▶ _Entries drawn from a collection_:
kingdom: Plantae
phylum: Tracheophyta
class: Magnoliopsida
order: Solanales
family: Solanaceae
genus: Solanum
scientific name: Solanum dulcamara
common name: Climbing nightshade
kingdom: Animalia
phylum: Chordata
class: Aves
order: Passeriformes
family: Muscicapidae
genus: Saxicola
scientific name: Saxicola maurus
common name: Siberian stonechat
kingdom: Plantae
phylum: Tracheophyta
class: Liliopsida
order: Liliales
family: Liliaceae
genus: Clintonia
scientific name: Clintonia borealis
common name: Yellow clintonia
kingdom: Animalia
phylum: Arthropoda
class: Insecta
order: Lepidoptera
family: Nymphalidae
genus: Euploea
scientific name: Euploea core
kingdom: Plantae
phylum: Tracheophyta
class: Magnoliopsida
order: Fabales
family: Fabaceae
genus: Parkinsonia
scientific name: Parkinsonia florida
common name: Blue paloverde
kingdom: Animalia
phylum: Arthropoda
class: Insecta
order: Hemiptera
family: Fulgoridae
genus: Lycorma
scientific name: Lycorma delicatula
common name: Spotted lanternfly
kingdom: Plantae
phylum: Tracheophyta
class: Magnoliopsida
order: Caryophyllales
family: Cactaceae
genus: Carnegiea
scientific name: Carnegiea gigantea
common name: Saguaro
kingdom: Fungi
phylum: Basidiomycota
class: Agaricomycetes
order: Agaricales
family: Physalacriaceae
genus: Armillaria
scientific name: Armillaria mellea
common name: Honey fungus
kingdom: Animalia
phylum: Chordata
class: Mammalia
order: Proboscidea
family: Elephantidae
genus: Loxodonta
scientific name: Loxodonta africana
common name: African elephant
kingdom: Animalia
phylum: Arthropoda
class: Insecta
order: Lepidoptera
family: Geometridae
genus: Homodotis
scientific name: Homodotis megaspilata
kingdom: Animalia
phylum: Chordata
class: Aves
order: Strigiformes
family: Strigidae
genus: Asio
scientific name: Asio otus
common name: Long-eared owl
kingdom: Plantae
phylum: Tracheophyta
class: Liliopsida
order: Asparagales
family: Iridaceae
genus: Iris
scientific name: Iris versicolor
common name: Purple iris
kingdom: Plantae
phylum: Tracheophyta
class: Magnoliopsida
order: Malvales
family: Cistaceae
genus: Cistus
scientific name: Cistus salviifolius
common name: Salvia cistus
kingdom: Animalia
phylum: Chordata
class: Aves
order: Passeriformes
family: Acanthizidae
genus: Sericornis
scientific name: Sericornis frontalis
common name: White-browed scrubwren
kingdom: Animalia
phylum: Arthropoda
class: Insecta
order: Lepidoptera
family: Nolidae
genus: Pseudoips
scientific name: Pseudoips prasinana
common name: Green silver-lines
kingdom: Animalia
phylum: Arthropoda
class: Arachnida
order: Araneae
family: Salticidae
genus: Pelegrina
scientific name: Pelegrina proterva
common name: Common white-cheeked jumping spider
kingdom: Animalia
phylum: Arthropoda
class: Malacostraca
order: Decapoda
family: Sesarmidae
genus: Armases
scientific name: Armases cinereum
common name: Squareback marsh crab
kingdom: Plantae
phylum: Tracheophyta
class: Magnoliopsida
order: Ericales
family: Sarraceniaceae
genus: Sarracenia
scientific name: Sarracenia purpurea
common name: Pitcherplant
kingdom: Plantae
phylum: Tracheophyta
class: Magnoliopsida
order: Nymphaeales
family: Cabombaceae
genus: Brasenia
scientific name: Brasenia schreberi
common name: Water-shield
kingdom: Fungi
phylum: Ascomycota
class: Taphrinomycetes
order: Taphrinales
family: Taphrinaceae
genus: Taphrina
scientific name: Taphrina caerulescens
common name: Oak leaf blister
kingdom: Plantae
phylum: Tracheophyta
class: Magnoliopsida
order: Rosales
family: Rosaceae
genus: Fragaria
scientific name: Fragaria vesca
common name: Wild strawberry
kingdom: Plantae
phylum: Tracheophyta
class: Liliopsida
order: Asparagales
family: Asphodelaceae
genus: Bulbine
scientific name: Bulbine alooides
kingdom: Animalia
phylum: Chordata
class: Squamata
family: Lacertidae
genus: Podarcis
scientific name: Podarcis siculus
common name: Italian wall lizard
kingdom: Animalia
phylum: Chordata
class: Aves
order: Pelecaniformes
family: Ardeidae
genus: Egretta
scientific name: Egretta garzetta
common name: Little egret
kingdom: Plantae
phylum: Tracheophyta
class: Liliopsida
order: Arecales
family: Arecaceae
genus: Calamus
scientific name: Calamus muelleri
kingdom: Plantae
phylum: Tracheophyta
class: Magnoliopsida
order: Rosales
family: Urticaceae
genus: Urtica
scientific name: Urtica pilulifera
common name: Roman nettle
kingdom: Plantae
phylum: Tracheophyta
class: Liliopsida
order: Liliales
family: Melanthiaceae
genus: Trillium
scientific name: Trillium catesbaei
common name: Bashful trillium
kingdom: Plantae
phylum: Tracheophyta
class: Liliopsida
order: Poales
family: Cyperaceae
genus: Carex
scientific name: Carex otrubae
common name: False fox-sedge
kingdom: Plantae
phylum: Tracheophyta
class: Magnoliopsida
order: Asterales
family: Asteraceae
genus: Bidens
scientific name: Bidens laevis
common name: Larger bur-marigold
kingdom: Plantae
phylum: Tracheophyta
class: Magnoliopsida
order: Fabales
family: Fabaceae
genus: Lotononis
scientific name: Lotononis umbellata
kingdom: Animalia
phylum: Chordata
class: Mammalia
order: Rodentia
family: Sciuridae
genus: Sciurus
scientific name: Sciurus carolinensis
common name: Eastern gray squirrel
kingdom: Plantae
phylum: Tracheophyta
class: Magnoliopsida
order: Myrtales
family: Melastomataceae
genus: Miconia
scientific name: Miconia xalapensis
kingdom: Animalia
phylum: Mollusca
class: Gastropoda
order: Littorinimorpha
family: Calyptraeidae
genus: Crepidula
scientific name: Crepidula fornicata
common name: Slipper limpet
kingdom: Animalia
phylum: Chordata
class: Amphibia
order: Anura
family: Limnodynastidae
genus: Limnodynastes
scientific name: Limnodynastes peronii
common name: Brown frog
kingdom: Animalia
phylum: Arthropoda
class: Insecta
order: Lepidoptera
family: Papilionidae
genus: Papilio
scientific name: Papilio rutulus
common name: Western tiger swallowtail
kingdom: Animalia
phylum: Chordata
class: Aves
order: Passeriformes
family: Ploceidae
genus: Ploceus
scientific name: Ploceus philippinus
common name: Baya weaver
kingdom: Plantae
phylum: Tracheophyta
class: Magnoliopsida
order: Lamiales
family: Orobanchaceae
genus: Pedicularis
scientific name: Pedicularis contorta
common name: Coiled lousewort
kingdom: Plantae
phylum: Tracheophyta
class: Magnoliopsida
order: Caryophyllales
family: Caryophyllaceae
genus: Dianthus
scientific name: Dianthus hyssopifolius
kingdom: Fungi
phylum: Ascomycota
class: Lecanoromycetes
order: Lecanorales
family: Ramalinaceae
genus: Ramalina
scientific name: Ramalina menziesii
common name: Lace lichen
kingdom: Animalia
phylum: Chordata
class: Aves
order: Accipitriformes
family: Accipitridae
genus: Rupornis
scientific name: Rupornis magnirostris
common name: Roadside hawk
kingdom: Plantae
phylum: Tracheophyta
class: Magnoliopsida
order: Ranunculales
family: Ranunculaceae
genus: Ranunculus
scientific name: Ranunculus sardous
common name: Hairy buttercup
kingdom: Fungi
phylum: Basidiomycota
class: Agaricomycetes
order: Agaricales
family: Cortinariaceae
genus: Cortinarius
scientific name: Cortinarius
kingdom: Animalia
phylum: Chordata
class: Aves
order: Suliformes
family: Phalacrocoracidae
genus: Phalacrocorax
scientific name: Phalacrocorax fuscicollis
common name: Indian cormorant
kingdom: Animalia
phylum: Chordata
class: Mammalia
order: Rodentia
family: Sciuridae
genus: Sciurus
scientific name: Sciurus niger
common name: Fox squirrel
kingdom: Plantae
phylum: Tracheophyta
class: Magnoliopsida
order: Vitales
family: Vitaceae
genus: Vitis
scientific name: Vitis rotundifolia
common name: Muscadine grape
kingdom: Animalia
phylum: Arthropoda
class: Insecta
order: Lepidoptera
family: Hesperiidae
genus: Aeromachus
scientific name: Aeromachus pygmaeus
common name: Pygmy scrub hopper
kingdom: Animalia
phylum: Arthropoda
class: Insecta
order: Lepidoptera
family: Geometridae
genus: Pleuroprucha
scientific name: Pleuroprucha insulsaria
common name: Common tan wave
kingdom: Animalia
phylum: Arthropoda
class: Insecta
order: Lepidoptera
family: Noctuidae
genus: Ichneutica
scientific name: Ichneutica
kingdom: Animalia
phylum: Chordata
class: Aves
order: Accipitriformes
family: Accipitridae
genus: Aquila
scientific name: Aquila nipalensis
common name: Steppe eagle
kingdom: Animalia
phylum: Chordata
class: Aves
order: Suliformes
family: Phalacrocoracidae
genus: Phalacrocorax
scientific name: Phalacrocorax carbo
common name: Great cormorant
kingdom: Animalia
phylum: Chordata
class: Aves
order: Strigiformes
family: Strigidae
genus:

▶ _Required task_: Reproduce verbatim the lines of the records above, beginning with the line that contains "order: Lamiales" and continuing through the line that contains "scientific name: Ichneutica", with both of those lines included.

▶ _Answer to this problem_:
order: Lamiales
family: Orobanchaceae
genus: Pedicularis
scientific name: Pedicularis contorta
common name: Coiled lousewort
kingdom: Plantae
phylum: Tracheophyta
class: Magnoliopsida
order: Caryophyllales
family: Caryophyllaceae
genus: Dianthus
scientific name: Dianthus hyssopifolius
kingdom: Fungi
phylum: Ascomycota
class: Lecanoromycetes
order: Lecanorales
family: Ramalinaceae
genus: Ramalina
scientific name: Ramalina menziesii
common name: Lace lichen
kingdom: Animalia
phylum: Chordata
class: Aves
order: Accipitriformes
family: Accipitridae
genus: Rupornis
scientific name: Rupornis magnirostris
common name: Roadside hawk
kingdom: Plantae
phylum: Tracheophyta
class: Magnoliopsida
order: Ranunculales
family: Ranunculaceae
genus: Ranunculus
scientific name: Ranunculus sardous
common name: Hairy buttercup
kingdom: Fungi
phylum: Basidiomycota
class: Agaricomycetes
order: Agaricales
family: Cortinariaceae
genus: Cortinarius
scientific name: Cortinarius
kingdom: Animalia
phylum: Chordata
class: Aves
order: Suliformes
family: Phalacrocoracidae
genus: Phalacrocorax
scientific name: Phalacrocorax fuscicollis
common name: Indian cormorant
kingdom: Animalia
phylum: Chordata
class: Mammalia
order: Rodentia
family: Sciuridae
genus: Sciurus
scientific name: Sciurus niger
common name: Fox squirrel
kingdom: Plantae
phylum: Tracheophyta
class: Magnoliopsida
order: Vitales
family: Vitaceae
genus: Vitis
scientific name: Vitis rotundifolia
common name: Muscadine grape
kingdom: Animalia
phylum: Arthropoda
class: Insecta
order: Lepidoptera
family: Hesperiidae
genus: Aeromachus
scientific name: Aeromachus pygmaeus
common name: Pygmy scrub hopper
kingdom: Animalia
phylum: Arthropoda
class: Insecta
order: Lepidoptera
family: Geometridae
genus: Pleuroprucha
scientific name: Pleuroprucha insulsaria
common name: Common tan wave
kingdom: Animalia
phylum: Arthropoda
class: Insecta
order: Lepidoptera
family: Noctuidae
genus: Ichneutica
scientific name: Ichneutica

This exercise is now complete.